> _Text passage_:
<<<<

For my International readers, to be "under the gun" is to be under pressure or scrutiny.

I seem to be spending a lot of time under the gun as I attempt to complete tasks I used to be able to do with ease.

I found myself in a t-shirt turned inside out worn all day yesterday wondering what happened to my life?

Today came and went so fast with calls, texts, emails, writing, and thinking that the one thing I was excited about doing today isn't going to happen. It's Friday and everyone I wanted to speak to directly was either away, leaving early, not in their offices, or have mentally 'checked out'. I feel good about having accomplished what I was able to accomplish and reached a stopping point a few minutes ago.

My instructor's last concert of her High School Orchestra is in about an hour and I just cannot see myself getting there. I'm ashamed to admit that I haven't even showered yet today, nor have I moved from the chair I've been in for most of the day with my computer, files, papers, pens and two phones nearby. I have had two cups of coffee, one black-no sugar, ginger snaps, raw carrots, and water all day. I'm typing this and haven't even put on PANTS today. Too much info? Well, this is not been a kind day for me, either.

The result will be a hangry, fatigued, broken brained, lump of a body unable to form a thought or make a decision by 6pm. Therefore, as much as I wanted to be at that concert, the thought of showering, dressing, driving, traffic, parking, finding, filming, and, even, applauding, exhausts me.

I will make many heartfelt apologies to Christina tomorrow morning and hope she forgives my absence. She's been so understanding in the past that I'm sure she will.

We all have our stressors. We all have bad days when we feel we are under the gun. When we have days like today, I hope we understand that it's just one day out of many. I hope we don't go home and kick the wife and yell at the dog. Or the other way around.

Tomorrow, hopefully, we get to wake up and have a better day. We have that chance, that hope. In my case, I may be down for the count (pugilism terminology!) for the entire weekend or I may rest tonight and be ready to go by Sunday when the 'crazy' starts again. However it works out, we all should be thankful for whatever kind of day we had and the crazy people in it.

We, at least, HAD a day.

(Dedicated to those who needed to hear they'll have another shot at life and change tomorrow.)

>>>>

> _Data excerpts_:
<<<<

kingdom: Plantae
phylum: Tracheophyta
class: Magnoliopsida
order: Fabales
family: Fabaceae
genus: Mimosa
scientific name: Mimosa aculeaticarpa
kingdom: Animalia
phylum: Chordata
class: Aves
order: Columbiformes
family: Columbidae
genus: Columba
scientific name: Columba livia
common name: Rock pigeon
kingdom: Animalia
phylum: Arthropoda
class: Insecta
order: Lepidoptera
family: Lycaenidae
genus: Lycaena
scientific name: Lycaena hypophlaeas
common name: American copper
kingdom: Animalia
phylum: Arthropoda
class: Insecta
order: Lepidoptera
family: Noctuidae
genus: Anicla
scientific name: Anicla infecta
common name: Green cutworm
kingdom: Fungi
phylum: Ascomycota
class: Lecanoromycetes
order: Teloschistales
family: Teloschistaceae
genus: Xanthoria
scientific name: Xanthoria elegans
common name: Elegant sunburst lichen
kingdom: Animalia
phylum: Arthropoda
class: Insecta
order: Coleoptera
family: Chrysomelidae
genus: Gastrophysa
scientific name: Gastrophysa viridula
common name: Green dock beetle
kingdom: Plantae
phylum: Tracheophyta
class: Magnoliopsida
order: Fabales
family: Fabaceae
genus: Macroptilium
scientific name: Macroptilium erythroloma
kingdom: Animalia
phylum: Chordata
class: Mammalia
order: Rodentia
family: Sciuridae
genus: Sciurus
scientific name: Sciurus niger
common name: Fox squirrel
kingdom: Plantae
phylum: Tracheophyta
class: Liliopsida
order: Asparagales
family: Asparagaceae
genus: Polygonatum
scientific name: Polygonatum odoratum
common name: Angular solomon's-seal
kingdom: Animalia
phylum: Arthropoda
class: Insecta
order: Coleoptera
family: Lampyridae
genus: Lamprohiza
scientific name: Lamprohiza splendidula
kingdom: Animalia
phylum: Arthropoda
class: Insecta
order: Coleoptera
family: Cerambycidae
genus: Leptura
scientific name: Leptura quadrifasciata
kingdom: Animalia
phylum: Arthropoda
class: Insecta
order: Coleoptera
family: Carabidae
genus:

>>>>

> _Directions_:
A – Using the post about a stressful day, decide whether each statement agrees with it: (i) the writer had two cups of coffee during the day; (ii) the writer intends to apologize to Christina that same evening; (iii) the day described was a Friday. Answer yes or no for each and quote the deciding words.
B – The post about a stressful day names a series of things whose mere thought exhausts the writer when considering the concert. List every one of them.

> _Results for each task_:
A –
(i) Yes: "I have had two cups of coffee, one black-no sugar, ginger snaps, raw carrots, and water all day."
(ii) No: "I will make many heartfelt apologies to Christina tomorrow morning"
(iii) Yes: "It's Friday"

B – showering, dressing, driving, traffic, parking, finding, filming, applauding